Cognitive dissonance: The Reason Our Actions and Belief don’t match

Cognitive dissonance: The Reason Our Actions and Belief don't match
Cognitive dissonance: The Reason Our Actions and Belief don't match

How often have you wondered how someone does extremely bad or outright stupid acts and tries to confidently justify it? Welcome to cognitive dissonance, this is what leads us to justify our inconsistent actions with convincing ourselves that action was justified.
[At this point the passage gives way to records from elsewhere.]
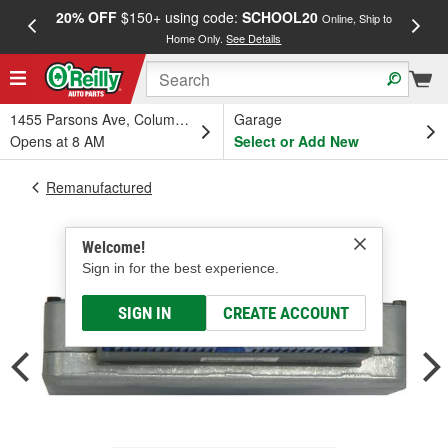
20% OFF
$150+ using code:
SCHOOL20
FREE
Online, Ship to
Home Only.
See Details
a
1455 Parsons Ave, Columbus, OH
Garage
Opens at 8 AM
Select or Add New
Remanufactured
Welcome!
Sign in for the best experience.
SIGN IN
CREATE ACCOUNT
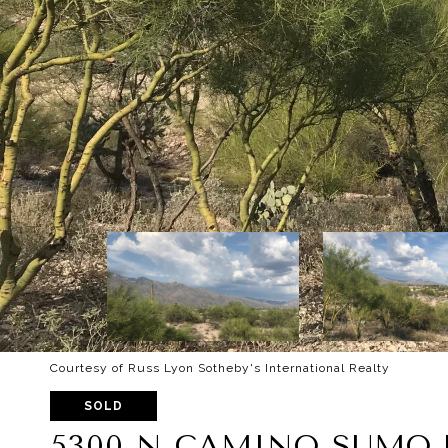
Courtesy of Russ Lyon Sotheby's International Realty
SOLD
5300 N CAMINO SUMO U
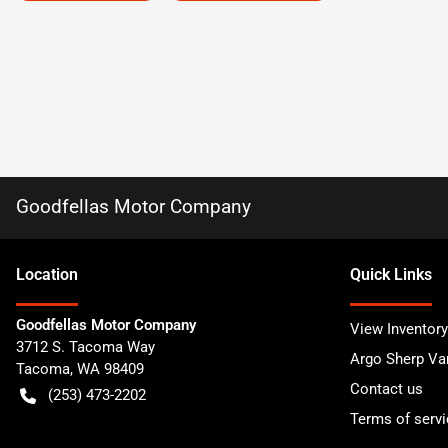
Goodfellas Motor Company
Location
Quick Links
Goodfellas Motor Company
View Inventory
3712 S. Tacoma Way
Argo Sherp Va
Tacoma
,
WA
98409
Contact us
(253) 473-2202
Terms of servi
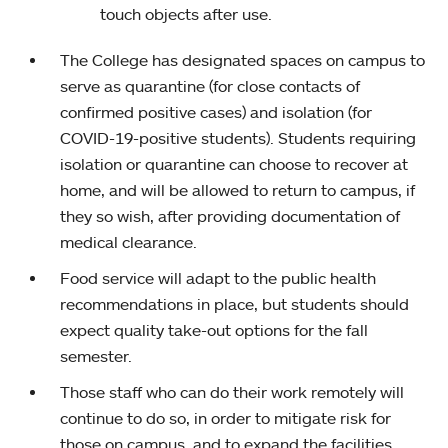
touch objects after use.
The College has designated spaces on campus to
serve as quarantine (for close contacts of
confirmed positive cases) and isolation (for
COVID-19-positive students). Students requiring
isolation or quarantine can choose to recover at
home, and will be allowed to return to campus, if
they so wish, after providing documentation of
medical clearance.
Food service will adapt to the public health
recommendations in place, but students should
expect quality take-out options for the fall
semester.
Those staff who can do their work remotely will
continue to do so, in order to mitigate risk for
those on campus, and to expand the facilities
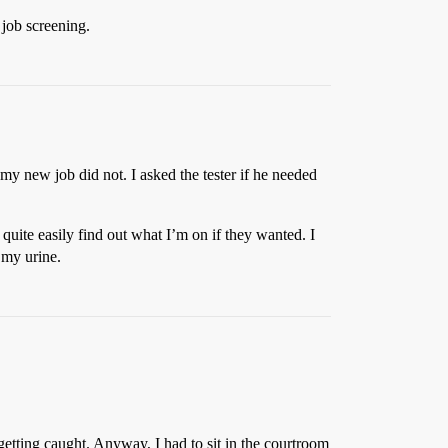
 job screening.
 my new job did not. I asked the tester if he needed
quite easily find out what I’m on if they wanted. I
 my urine.
 getting caught. Anyway, I had to sit in the courtroom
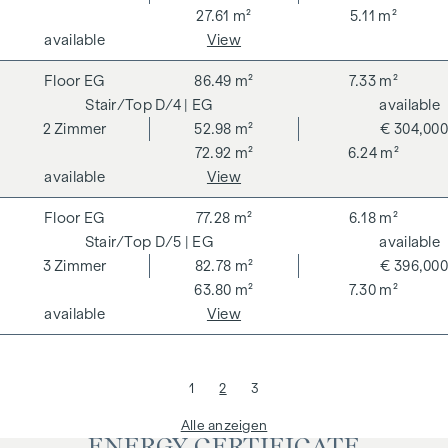
27.61 m²
5.11 m²
available
View
EG
86.49 m²
7.33 m²
D/4
| EG
available
2
Zimmer
52.98 m²
€ 304,000
72.92 m²
6.24 m²
available
View
EG
77.28 m²
6.18 m²
D/5
| EG
available
3
Zimmer
82.78 m²
€ 396,000
63.80 m²
7.30 m²
available
View
1
2
3
Alle anzeigen
ENERGY CERTIFICATE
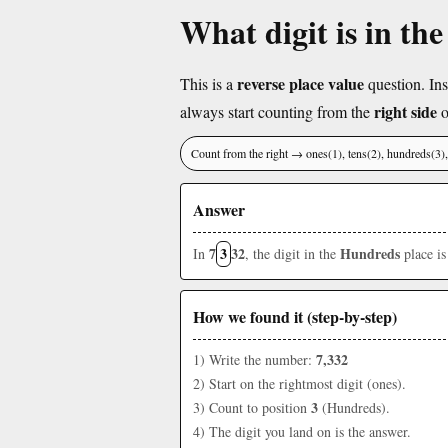
What digit is in th
reverse place value
This is a
question. Ins
right side
always start counting from the
o
Count from the right → ones(1), tens(2), hundreds(3
Answer
7
3
32
Hundreds
In
, the digit in the
place i
How we found it (step-by-step)
7,332
1) Write the number:
2) Start on the rightmost digit (ones).
3
3) Count to position
(Hundreds).
4) The digit you land on is the answer.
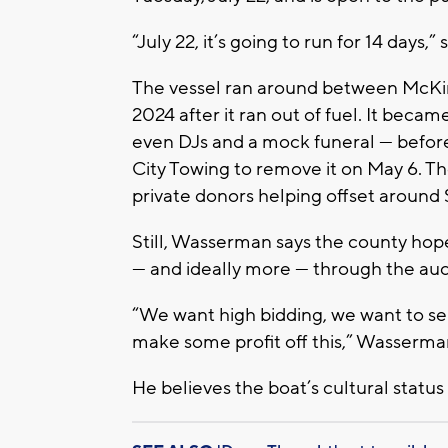
“July 22, it’s going to run for 14 day
The vessel ran around between McKi
2024 after it ran out of fuel. It becam
even DJs and a mock funeral — befor
City Towing to remove it on May 6. T
private donors helping offset around
Still, Wasserman says the county ho
— and ideally more — through the auc
“We want high bidding, we want to sel
make some profit off this,” Wasserman
He believes the boat’s cultural status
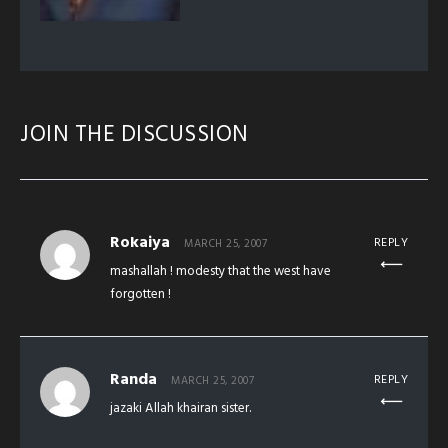
JOIN THE DISCUSSION
Rokaiya
REPLY
MARCH 25, 2007
mashallah ! modesty that the west have
forgotten !
Randa
REPLY
MARCH 25, 2007
jazaki Allah khairan sister.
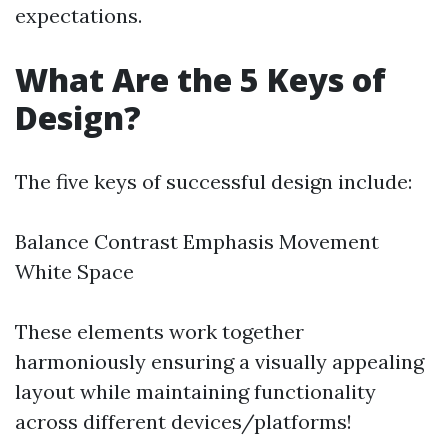
expectations.
What Are the 5 Keys of
Design?
The five keys of successful design include:
Balance Contrast Emphasis Movement
White Space
These elements work together
harmoniously ensuring a visually appealing
layout while maintaining functionality
across different devices/platforms!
There is quite often a large gap between what we think and what we do. When we do something despite knowing it to be immoral, unethical, wrong or stupid, we have a bad conscience.

What happens then is, our brain tries to justify (reach internal consistency) the act by seeking out to find evidence that supports that we did the right thing after all.

Example of Cognitive Dissonance is best illustrated by the figure below

Cognitive Dissonance Example
Cognitive Dissonance Example

We all know that smoking is unhealthy? Why then some of us keep on smoking. The cognitive dissonance example actually illustrates the same.

They justify their actions by changing the belief rather than the recommended action, which in this case is to quit smoking.

Their new and reinforced changed belief is that the research on smoking is inconclusive or so many smokers live long and even healthier lives. We don’t rationally consider so many conclusive research reports th at prove smoking is unhealthy.


A small number of people who survive to live a healthier and long life overshadow data about majority of the people who don’t. This is quite a powerful self-convincing mechanism indeed.

Origin of Cognitive Dissonance Model

The psychologist Leon Festinger used the term ‘cognitive dissonance’ to describe our state of mind when our actions are not consistent with our beliefs – for example when we smack a child, even though we condemn violence against children.

But why is it so difficult for us to acknowledge our mistakes? Why do we even go as far as defending our actions when we are confronted with their shortcomings? Rather than asking for forgiveness or regret, we chose one of the more unlikeable human attributes: self-justification.

This acts as a protective mechanism that enables us to sleep at night and frees us from self-doubt. We see only what we want to see, and ignore everything that contradicts our view. We look for arguments that reinforce our position.

But how can we overcome this dissonance? Either by changing our behavior or our attitude.

How to recognize cognitive dissonance?

It is very important to recognize cognitive dissonance in self and others. By understanding that cognitive dissonance is into play, you can make better decisions by reducing or eliminating them. Some of the signs that you look for are:

  1. Prejudging facts
  2. Not believing data
  3. Unrealistic expectations
  4. Over-reliance on individual or institutions
  5. Not prepared to listen to anything against any specific entity

These are some of the common signs of cognitive dissonance and you need to analyze whether you or someone else is demonstrating these signals. Once recognized you need to understand that there is dissonance and it needs to be overcome.

A great nation is like a great man: when he makes a mistake, he realizes it. Having realized it, he admits it. Having admitted it, he corrects it. He considers those who point out his faults as his most benevolent teachers.
Cognitive Dissonance impacts every Individual nobody is immune

The fact is -cognitive dissonance impacts everyone, and unconsciously has a major part to play in a person’s daily judgments and decisions.

Even though cognitive dissonance mostly seems like a negative effect, it can also help people change and grow in a positive way. Learning to recognize cognitive dissonance can help individuals make better decisions and thus is also considered as a decision-making tool.
Through awareness of conflicting beliefs and actions, people can address their habits and bring their behaviors in line with their values.

When were you last aware of cognitive dissonance in yourself? And when in your partner?